** TASK OBJECTIVE **
Please retype the records below exactly, leaving out any pictures.

_ _ _ _ _

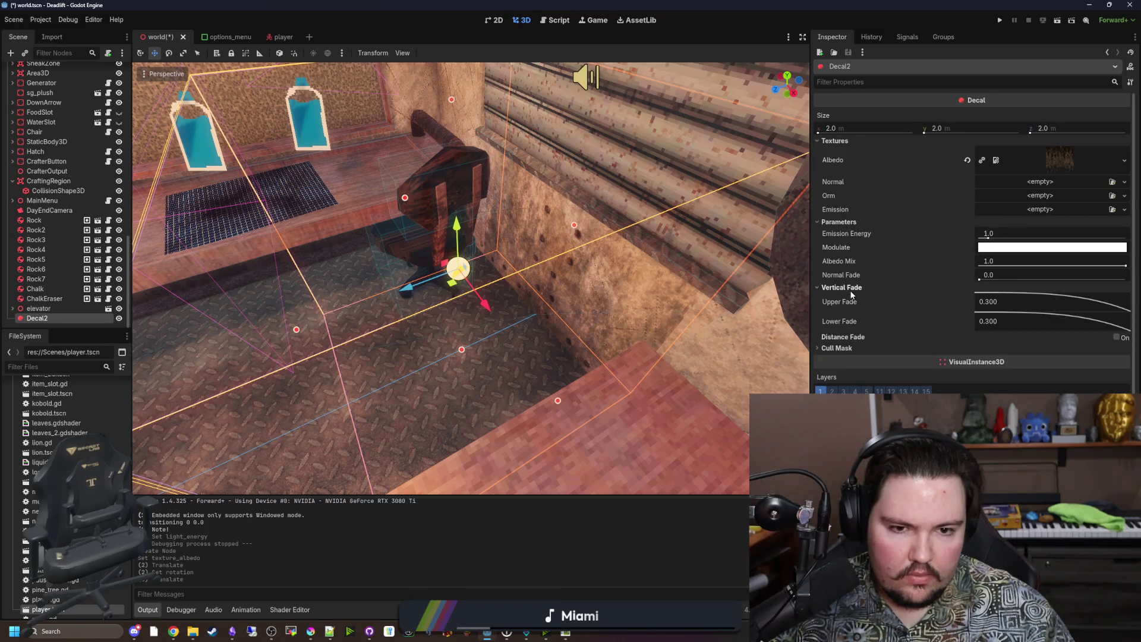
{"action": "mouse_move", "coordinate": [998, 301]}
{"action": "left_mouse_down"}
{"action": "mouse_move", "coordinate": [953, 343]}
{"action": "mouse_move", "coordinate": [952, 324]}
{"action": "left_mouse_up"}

_ _ _ _ _

** PROBLEM SOLUTION **
{"action": "mouse_move", "coordinate": [998, 301]}
{"action": "left_mouse_down"}
{"action": "mouse_move", "coordinate": [953, 343]}
{"action": "mouse_move", "coordinate": [952, 324]}
{"action": "left_mouse_up"}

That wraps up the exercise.